===== EXTRACTED DATA =====

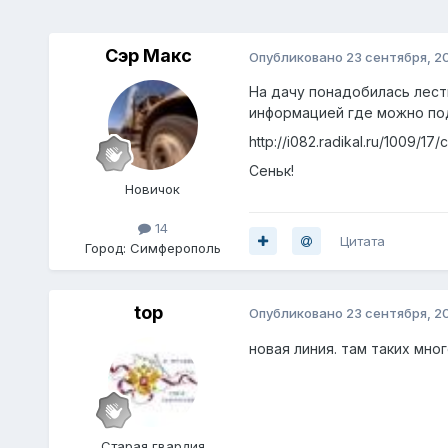
Сэр Макс
Опубликовано
23 сентября, 2
На дачу понадобилась лест
информацией где можно под
http://i082.radikal.ru/1009/1
Сеньк!
Новичок
14
Цитата
Город:
Симферополь
top
Опубликовано
23 сентября, 2
новая линия. там таких мно
Старая гвардия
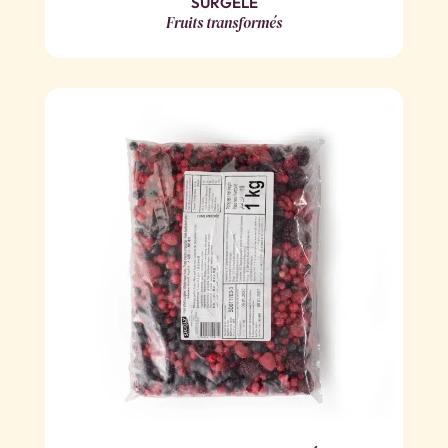
SURGELÉ
Fruits transformés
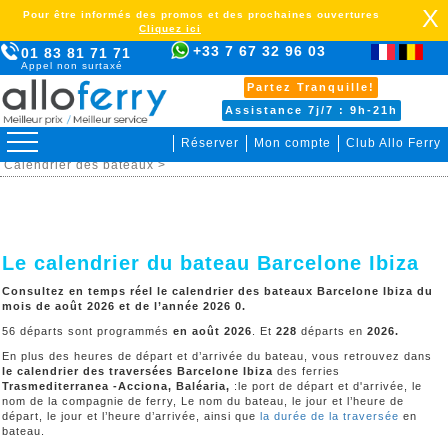
X
Pour être informés des promos et des prochaines ouvertures
Cliquez ici
+33 7 67 32 96 03
01 83 81 71 71
Appel non surtaxé
Partez Tranquille!
Assistance 7j/7 : 9h-21h
Réserver
Mon compte
Club Allo Ferry
>
Ibiza >
Barcelone Ibiza >
Organiser votre voyage >
Calendrier des bateaux >
Le calendrier du bateau Barcelone Ibiza
Consultez en temps réel le calendrier des bateaux Barcelone Ibiza du
mois de août 2026 et de l’année 2026 0.
56 départs sont programmés
en août 2026
. Et
228
départs en
2026
.
En plus des heures de départ et d’arrivée du bateau, vous retrouvez dans
le calendrier des traversées
Barcelone Ibiza
des ferries
Trasmediterranea -Acciona, Baléaria,
:le port de départ et d'arrivée, le
nom de la compagnie de ferry, Le nom du bateau, le jour et l’heure de
départ, le jour et l’heure d’arrivée, ainsi que
la durée de la traversée
en
bateau.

=====

Go through the material above and report each line containing "arrivée".

RESPONSE FOR THIS EXERCISE —
En plus des heures de départ et d’arrivée du bateau, vous retrouvez dans
:le port de départ et d'arrivée, le
départ, le jour et l’heure d’arrivée, ainsi que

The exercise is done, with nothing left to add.